I was born to appreciate technology. As a child of the 1950s and '60s, I saw how to work the hard way, forking silage and scooping manure by hand. I wasn't born at the right time to use technology – much of it, even how to use it, let alone how it works, is far beyond me. But it fascinated me nonetheless.
Perhaps no ag technology has caught my eye and made me laugh and say, "why didn't I think of that" more than the pint-sized Lely robotic sweeper in the free-stall barn at Dave and Lance Sommers farm near Berne.
The Sommers family will help host the Indiana Farm Management Tour on June 23-24 in Jay and Adams County. This tour will also feature the 2015 Master Farmer award ceremonies as part of the tour's evening program.

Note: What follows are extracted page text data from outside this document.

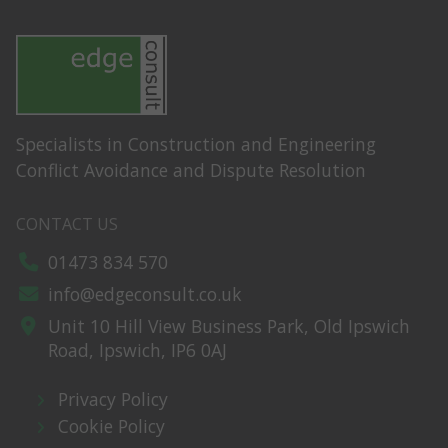
Specialists in Construction and Engineering
Conflict Avoidance and Dispute Resolution
CONTACT US
01473 834 570
info@edgeconsult.co.uk
Unit 10 Hill View Business Park,
Old Ipswich
Road,
Ipswich,
IP6 0AJ
Privacy Policy
Cookie Policy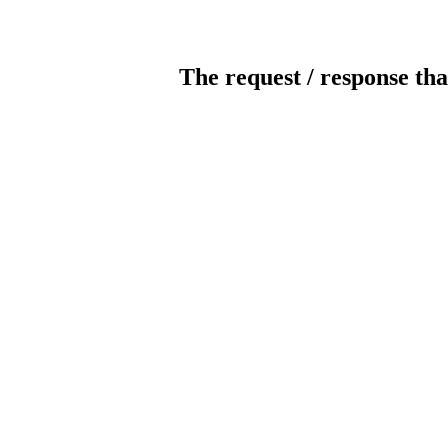
The request / response tha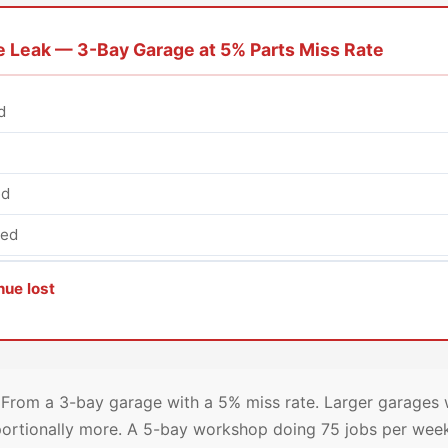
 Leak — 3-Bay Garage at 5% Parts Miss Rate
d
ed
ked
nue lost
From a 3-bay garage with a 5% miss rate. Larger garages w
ortionally more. A 5-bay workshop doing 75 jobs per wee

Lance Sommers had just shown me his robotic milkers, quite great technology in its own right. One cow he drove in to demonstrate – only about 7% don't figure out how to go in on their own – likes to kick at the milkers. It brought back memories of cows on our small dairy that liked to prance and kick. But the robot doesn't get tired and doesn't give up. Eventually, the robot wins.

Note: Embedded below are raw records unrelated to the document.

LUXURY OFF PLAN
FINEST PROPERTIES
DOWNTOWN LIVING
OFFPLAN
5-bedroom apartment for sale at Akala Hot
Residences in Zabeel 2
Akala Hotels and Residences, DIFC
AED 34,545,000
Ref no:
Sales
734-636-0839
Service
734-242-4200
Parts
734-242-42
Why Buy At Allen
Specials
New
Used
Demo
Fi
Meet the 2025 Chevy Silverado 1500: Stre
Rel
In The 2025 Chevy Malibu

Still, when I walked in the free-stall barn and saw the round, three-feet tall, robotic sweeper going up and down the aisles on its own, kicking back in feed that the cows had pushed out, it was a hoot.
My immediate thought was that this must be the twin of R2D2, the famous, lovable robot from the original Star War series.

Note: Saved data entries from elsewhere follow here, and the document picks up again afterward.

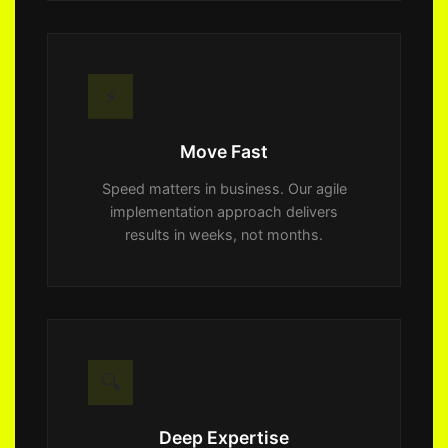
⚡
Move Fast
Speed matters in business. Our agile
implementation approach delivers
results in weeks, not months.
🔍
Deep Expertise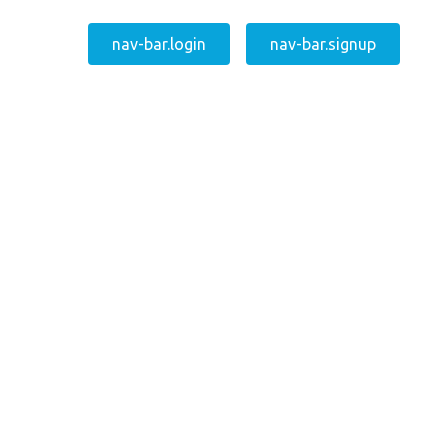
nav-bar.login
nav-bar.signup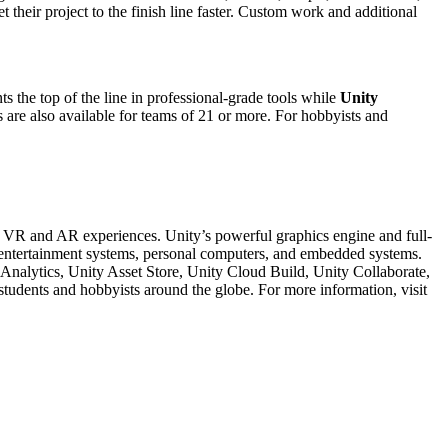
their project to the finish line faster. Custom work and additional
ts the top of the line in professional-grade tools while
Unity
s are also available for teams of 21 or more. For hobbyists and
D, VR and AR experiences. Unity’s powerful graphics engine and full-
me entertainment systems, personal computers, and embedded systems.
 Analytics, Unity Asset Store, Unity Cloud Build, Unity Collaborate,
 students and hobbyists around the globe. For more information, visit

As it turns out, this isn't even new technology. Sold by Lely, it's actually been around for a while. But it was new to me. And it eliminated someone with a tractor or skid-steer needing to push feed back over so cows can clean it up more completely.
So here's to where agriculture is headed – the future will no doubt be all about technology. I will continue to appreciate it because I know full well what it was like without it. And I'll write about it. I just may not understand it well enough to use it!